Named joint coordinates:
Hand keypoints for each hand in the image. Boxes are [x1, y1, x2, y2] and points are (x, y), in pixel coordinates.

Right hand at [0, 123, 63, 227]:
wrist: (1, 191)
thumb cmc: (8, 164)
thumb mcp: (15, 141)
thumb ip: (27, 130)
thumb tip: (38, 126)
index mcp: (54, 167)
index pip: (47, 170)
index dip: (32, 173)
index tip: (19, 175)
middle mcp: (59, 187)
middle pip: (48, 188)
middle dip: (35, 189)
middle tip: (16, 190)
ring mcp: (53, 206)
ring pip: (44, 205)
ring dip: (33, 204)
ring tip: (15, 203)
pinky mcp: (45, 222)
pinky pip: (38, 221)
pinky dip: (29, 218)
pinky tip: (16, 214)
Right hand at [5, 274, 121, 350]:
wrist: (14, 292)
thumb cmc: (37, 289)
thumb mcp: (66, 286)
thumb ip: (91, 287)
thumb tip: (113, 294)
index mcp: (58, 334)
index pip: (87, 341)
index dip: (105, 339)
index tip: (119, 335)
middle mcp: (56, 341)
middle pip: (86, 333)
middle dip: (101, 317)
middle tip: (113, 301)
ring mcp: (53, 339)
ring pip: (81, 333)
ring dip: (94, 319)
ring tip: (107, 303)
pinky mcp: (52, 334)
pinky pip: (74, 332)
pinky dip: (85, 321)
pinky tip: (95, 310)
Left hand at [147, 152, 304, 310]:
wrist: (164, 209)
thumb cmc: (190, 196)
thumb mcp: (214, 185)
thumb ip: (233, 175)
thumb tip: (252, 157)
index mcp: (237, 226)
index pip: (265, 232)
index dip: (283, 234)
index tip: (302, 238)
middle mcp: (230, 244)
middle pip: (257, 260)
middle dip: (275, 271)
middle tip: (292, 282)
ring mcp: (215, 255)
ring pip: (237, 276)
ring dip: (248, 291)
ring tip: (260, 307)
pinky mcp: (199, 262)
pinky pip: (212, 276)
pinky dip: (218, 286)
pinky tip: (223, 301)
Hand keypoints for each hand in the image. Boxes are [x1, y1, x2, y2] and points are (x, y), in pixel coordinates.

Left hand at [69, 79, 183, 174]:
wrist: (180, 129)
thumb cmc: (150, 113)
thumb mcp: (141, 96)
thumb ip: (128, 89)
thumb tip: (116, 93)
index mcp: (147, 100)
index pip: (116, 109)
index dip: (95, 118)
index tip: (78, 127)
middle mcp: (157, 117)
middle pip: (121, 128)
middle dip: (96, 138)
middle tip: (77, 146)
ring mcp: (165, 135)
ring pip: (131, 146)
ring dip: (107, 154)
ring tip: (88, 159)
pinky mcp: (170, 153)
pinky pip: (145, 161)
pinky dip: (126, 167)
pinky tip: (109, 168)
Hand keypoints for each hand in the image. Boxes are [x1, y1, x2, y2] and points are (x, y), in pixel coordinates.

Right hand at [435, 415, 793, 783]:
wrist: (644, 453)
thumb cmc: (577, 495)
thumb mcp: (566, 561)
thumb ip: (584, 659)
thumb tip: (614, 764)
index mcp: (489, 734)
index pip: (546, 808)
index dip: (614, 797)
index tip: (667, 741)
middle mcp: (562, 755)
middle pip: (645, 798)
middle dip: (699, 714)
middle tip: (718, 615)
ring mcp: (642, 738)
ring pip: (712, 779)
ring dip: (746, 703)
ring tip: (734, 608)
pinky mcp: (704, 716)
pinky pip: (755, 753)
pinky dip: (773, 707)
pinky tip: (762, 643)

§ **PROBLEM REQUIREMENTS**
Copy out each record above exactly, leaving nothing out.

§ **WORKED SOLUTION**
Hand keypoints for each hand in the image. Boxes are [x1, y1, x2, y2] and points are (x, y), in pixel coordinates.

Right hand at [0, 123, 63, 227]:
wrist: (1, 191)
thumb cmc: (8, 164)
thumb mcp: (15, 141)
thumb ip: (27, 130)
thumb tip: (38, 126)
index mcp: (54, 167)
index pip: (47, 170)
index dip: (32, 173)
index tip: (19, 175)
middle mcp: (59, 187)
middle pip: (48, 188)
middle dip: (35, 189)
middle tip: (16, 190)
ring mcp: (53, 206)
ring pip: (44, 205)
ring dip: (33, 204)
ring tip: (15, 203)
pinky mcp: (45, 222)
pinky pip: (38, 221)
pinky dip: (29, 218)
pinky tip: (16, 214)
Right hand at [5, 274, 121, 350]:
wrist: (14, 292)
thumb cmc: (37, 289)
thumb mcp: (66, 286)
thumb ip: (91, 287)
thumb tip: (113, 294)
index mcp: (58, 334)
index pip: (87, 341)
index dip: (105, 339)
index tip: (119, 335)
middle mcp: (56, 341)
middle pip: (86, 333)
middle dip: (101, 317)
middle tip: (113, 301)
ring mcp: (53, 339)
ring pip: (81, 333)
ring dip: (94, 319)
ring tip: (107, 303)
pinky mcp: (52, 334)
pinky pip: (74, 332)
pinky dip: (85, 321)
pinky tip: (95, 310)
Left hand at [147, 152, 304, 310]:
wrist: (164, 209)
thumb cmc: (190, 196)
thumb mcp: (214, 185)
thumb ip: (233, 175)
thumb tip: (252, 157)
index mcp: (237, 226)
index pip: (265, 232)
index dip: (283, 234)
index tip: (302, 238)
middle mcp: (230, 244)
middle pip: (257, 260)
middle dip: (275, 271)
middle tip: (292, 282)
ring mcp: (215, 255)
ring pip: (237, 276)
ring dip: (248, 291)
ring tip: (260, 307)
pinky mcp: (199, 262)
pinky pip: (212, 276)
pinky dip: (218, 286)
pinky tip: (223, 301)
Hand keypoints for each hand in the image. Boxes are [x1, y1, x2, y2] and points are (x, y), in pixel coordinates.

Left hand at [69, 79, 183, 174]:
wrist: (180, 129)
thumb cmc: (150, 113)
thumb mcp: (141, 96)
thumb ip: (128, 89)
thumb tip: (116, 93)
index mcp: (147, 100)
index pip: (116, 109)
index dip: (95, 118)
index tip: (78, 127)
middle mcp: (157, 117)
middle pip: (121, 128)
middle dip: (96, 138)
middle tip: (77, 146)
ring mcp: (165, 135)
ring pip: (131, 146)
ring dip: (107, 154)
ring tip: (88, 159)
pinky mcp: (170, 153)
pinky pip: (145, 161)
pinky dip: (126, 167)
pinky tip: (109, 168)
Hand keypoints for each hand in the image. Boxes are [x1, y1, x2, y2] and points are (x, y), in pixel coordinates.

Right hand at [435, 415, 793, 783]:
wrist: (644, 453)
thumb cmc: (577, 495)
thumb mcp: (566, 561)
thumb ip: (584, 659)
thumb tip: (614, 764)
index mcp: (489, 734)
index pip: (546, 808)
index dip: (614, 797)
index tip: (667, 741)
middle mcp: (562, 755)
middle pip: (645, 798)
middle dip: (699, 714)
middle tip: (718, 615)
ring mcp: (642, 738)
ring pip: (712, 779)
ring dip: (746, 703)
ring tip: (734, 608)
pinky mcp: (704, 716)
pinky pip: (755, 753)
pinky dip: (773, 707)
pinky tip: (762, 643)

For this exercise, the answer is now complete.